Le système économique de l’apartheid reposait essentiellement sur deux piliers : un État interventionniste et des droits de propriété très précaires. Qu’est-ce qui a changé lorsqu’a été promulguée d’abord la constitution provisoire, et plus tard celle de 1996 ? Théoriquement, la domination de l’homme blanc était finie. L’article 1c de la Constitution dispose que l’Afrique du Sud est fondée sur la suprématie de la Constitution et sur la primauté du droit. Le Parlement ne peut plus faire ce qu’il veut et est désormais contraint par la loi. Malheureusement, la classe politique actuelle ne respecte pas ce principe. La primauté du droit, la liberté et la prospérité du peuple sont souvent placées au second plan des considérations politiques de l’élite dirigeante. Les ministres et les régulateurs sont habilités à gouverner par décret et ont tendance à en abuser.

Essor de la liberté économique après 96

La démocratie constitutionnelle signifiait aussi que le socialisme racial était (supposé) terminé. Presque immédiatement après la fin de l’apartheid et jusqu’à l’an 2000, l’Afrique du Sud a amélioré son classement de l’indice de liberté économique publié par l’Institut Fraser. Les Noirs ont été autorisés à posséder des biens. Les institutions de contrôle des prix ont été démantelées. Il serait donc malhonnête de dire que la Constitution et les réformes politiques de l’Afrique du Sud ont été sans impact sur l’économie.

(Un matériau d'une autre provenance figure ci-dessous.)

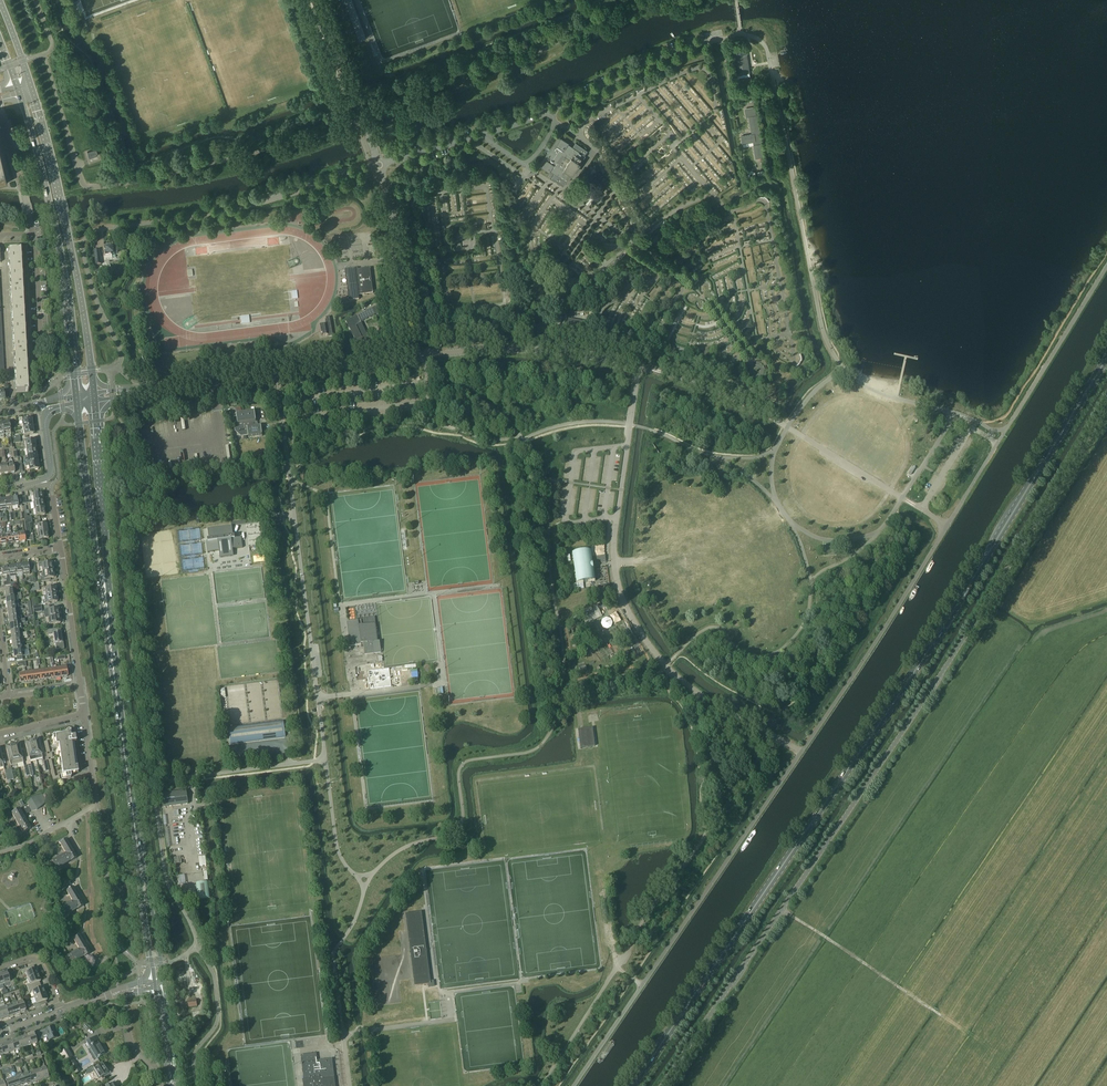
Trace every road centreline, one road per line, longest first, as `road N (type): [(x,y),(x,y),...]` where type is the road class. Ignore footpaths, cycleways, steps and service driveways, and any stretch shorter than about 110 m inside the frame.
road 1 (primary): [(633,1085),(913,676),(1106,359)]
road 2 (unclassified): [(661,1085),(910,723),(1106,406)]
road 3 (secondary): [(164,982),(118,681),(95,403)]
road 4 (secondary): [(77,405),(152,980)]
road 5 (unclassified): [(189,777),(325,761),(276,373)]
road 6 (unclassified): [(801,752),(677,676),(625,602),(614,542),(639,366)]
road 7 (unclassified): [(801,752),(574,1085)]
road 8 (unclassified): [(380,164),(551,112),(654,60),(720,39)]
road 9 (secondary): [(94,392),(64,211),(32,87)]
road 10 (secondary): [(21,95),(59,242),(76,395)]
road 11 (unclassified): [(90,234),(253,205),(380,164)]
road 12 (unclassified): [(947,525),(801,752)]
road 13 (unclassified): [(639,366),(508,348),(433,355)]
road 14 (unclassified): [(413,356),(380,164)]
road 15 (unclassified): [(380,164),(321,0)]
road 16 (residential): [(80,687),(60,547)]
road 17 (unclassified): [(137,390),(276,373)]
road 18 (unclassified): [(276,373),(413,356)]
road 19 (residential): [(42,363),(33,234)]
road 20 (residential): [(33,234),(2,116)]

Rappelons que le régime politique d’avant 1993 encourageait l’ingérence incessante de l’État dans la sphère économique, ce qui a conduit à la pauvreté que nous voyons encore aujourd’hui. Ainsi, dire que la Constitution ne nous a donné que la «liberté politique» mais pas la «liberté économique» est faux, car cette dernière est la conséquence de la première.

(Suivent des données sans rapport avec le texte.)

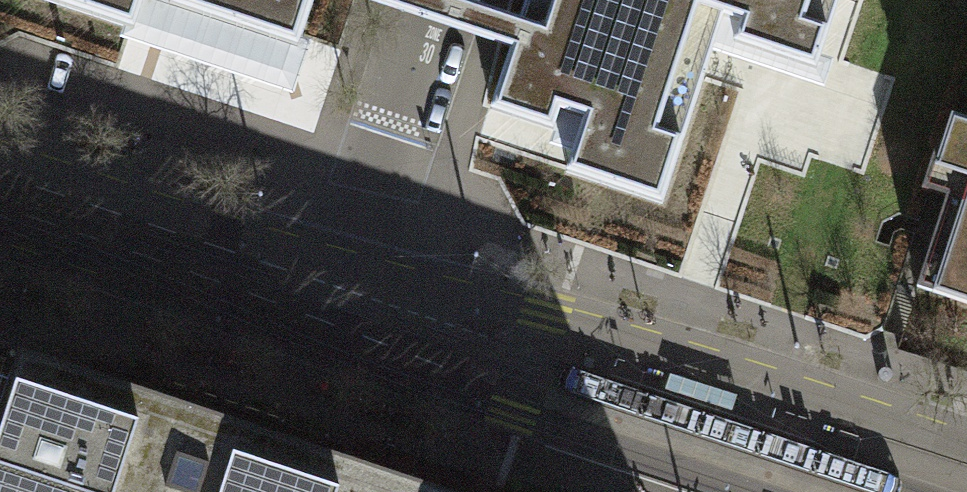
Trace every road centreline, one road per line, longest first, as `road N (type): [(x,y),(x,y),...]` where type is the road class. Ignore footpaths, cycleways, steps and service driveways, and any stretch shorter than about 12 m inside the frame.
road 1 (tertiary): [(966,446),(547,315),(424,295),(318,307)]
road 2 (tertiary): [(318,307),(396,363),(516,413),(755,491)]
road 3 (tertiary): [(318,307),(0,207)]
road 4 (residential): [(427,0),(318,307)]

L’amélioration des conditions de vie des Sud-Africains a toujours été liée à un retour de la loi à sa mission originelle : la justice, et la protection de la liberté et de la propriété. Lorsque la loi est instrumentalisée, comme durant l’apartheid, il s’ensuit une chute du niveau de vie et de la liberté. Certes, la Constitution n’a pas relégué le gouvernement à un rôle totalement non interventionniste dans la société mais elle a su encadrer ses missions dans une sphère qui respecte le fonctionnement de l’économie.

La démocratie progressera avec la liberté !

Il n’y a pas besoin de « démocratisation » de l’économie. Si on laisse faire, le marché est le phénomène le plus démocratique imaginable. En effet, nous votons avec notre temps, notre argent et notre travail chaque seconde de chaque jour, et chaque vote a un effet d’entraînement dans toute l’économie qui mène au succès de certaines entreprises, à l’échec des autres et au changement social généralisé.

La pauvreté persiste en Afrique du Sud pour les mêmes raisons qu’elle a été exacerbée pendant l’apartheid : un État hyper interventionniste sans respect pour la primauté du droit ni pour le fonctionnement des marchés. Chaque fois que nous avons essayé la liberté, cela a fonctionné, mais l’interventionnisme étatique a toujours produit la misère. À l’échelle mondiale, l’exemple de l’Occident prospère et libre qui a dépassé l’Est pauvre et socialiste pendant la Guerre froide doit nous interpeller et nous inspirer.

Souvenons nous de l’essor spectaculaire de l’Afrique du Sud, lorsque la démocratie constitutionnelle a triomphé de l’apartheid ! Alors, sauvegardons la liberté, et évitons toute idée de refondre notre ordre constitutionnel en faveur d’un contrôle plus paternaliste et asphyxiant. Il serait dommage de ne pas tirer des leçons du passé proche.